Problems and tasks:
(a) Answer each question from the post about fitting a sine function with lasagne, one answer per line:
(i) How many hidden units does the network use?
(ii) What value is given for update_learning_rate?
(iii) How many points does np.linspace produce for x?
(b) Copy the post about fitting a sine function with lasagne from "And this is" to "am I missing?".
(c) Resume the post about fitting a sine function with lasagne, starting after its last sentence.

Document excerpt:

□ □ □ □

Reputation: 131
I'm trying lasagne and the nolearn NeuralNet function to approximate a simple sin
function. After all, neural nets are proven to be universal approximators, so I wanted to try lasagne on a simple non-linear function to show that fact experimentally. This is the code:
import lasagne
import numpy as np
from lasagne import layers
from lasagne.updates import nesterov_momentum
from nolearn.lasagne import NeuralNet
import matplotlib.pylab as pylab
x=np.linspace(0,1,1000)
y=np.sin(8*x)
# Fit the dimensions and scale
x=x.reshape(1000,1).astype(np.float32)
y=y.astype(np.float32)
y=(y-np.min(y))/np.max(y)
We get the following function:
pylab.plot(x,y)
pylab.show()
Now we create a simple neural net with 100 hidden units to approximate the function:
net= NeuralNet(
layers=[
('input', layers.InputLayer),
('hidden', layers.DenseLayer),
('output', layers.DenseLayer),
],
input_shape=(None,1),
hidden_num_units=100,
hidden_nonlinearity=lasagne.nonlinearities.rectify,
hidden_W=lasagne.init.GlorotUniform(),
output_num_units=1,
output_nonlinearity=None,
output_W=lasagne.init.GlorotUniform(),
update=nesterov_momentum,
update_learning_rate=0.001,
update_momentum=0.9,
regression=True,
max_epochs=500,
verbose=0,
)
net=net.fit(x,y)
Now we predict the x
values with the trained net to see what we get:
yp=net.predict(x)
pylab.plot(x,yp,hold=1)
pylab.plot(x,y)
pylab.show()
And this is what we get! Approximated function. It's ridiculous! And if we increment the number of hidden neurons or the training epochs nothing changes. Other types of nonlinearities just make it worse. In theory this should work much better, what am I missing?

□ □ □ □

Stored data:
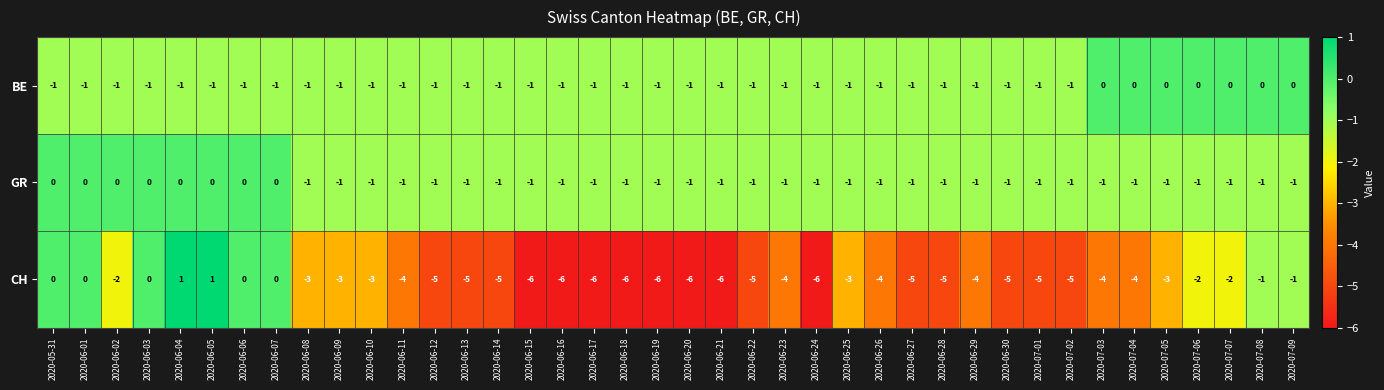

Which series has the largest range (max minus min)?

CH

□ □ □ □

Numbered responses:
(a)
(i) 100
(ii) 0.001
(iii) 1000

(b)
And this is what we get! Approximated function. It's ridiculous! And if we increment the number of hidden neurons or the training epochs nothing changes. Other types of nonlinearities just make it worse. In theory this should work much better, what am I missing?

(c)
Thank you very much.
Upvotes: 1
Views: 140
Reputation: 131
I finally know what was happening. I post my guess in case anyone comes by the same problem.
As it is known, NeuralNet from nolearn environment uses batch training. I don't exactly know how it chooses the batches, but it seems to me that it chooses them sequentially. Then, if the data is not randomized, a batch would not be statistically representative of the whole (the data is not stationary). In my case, I made x=np.linspace(0,1,1000)
, and thus the statistical properties of each batch would be different because there's a natural order.
If you create the data randomly instead, i.e., x=np.random.uniform(size=[1000,1])
, each batch would be statistically representative, independently of where it is taken from. Once you do this, you can increase the epoch of training and improve convergence to the true optima. I don't know if my guess is correct, but at least it worked for me. Nevertheless I will dig more into it.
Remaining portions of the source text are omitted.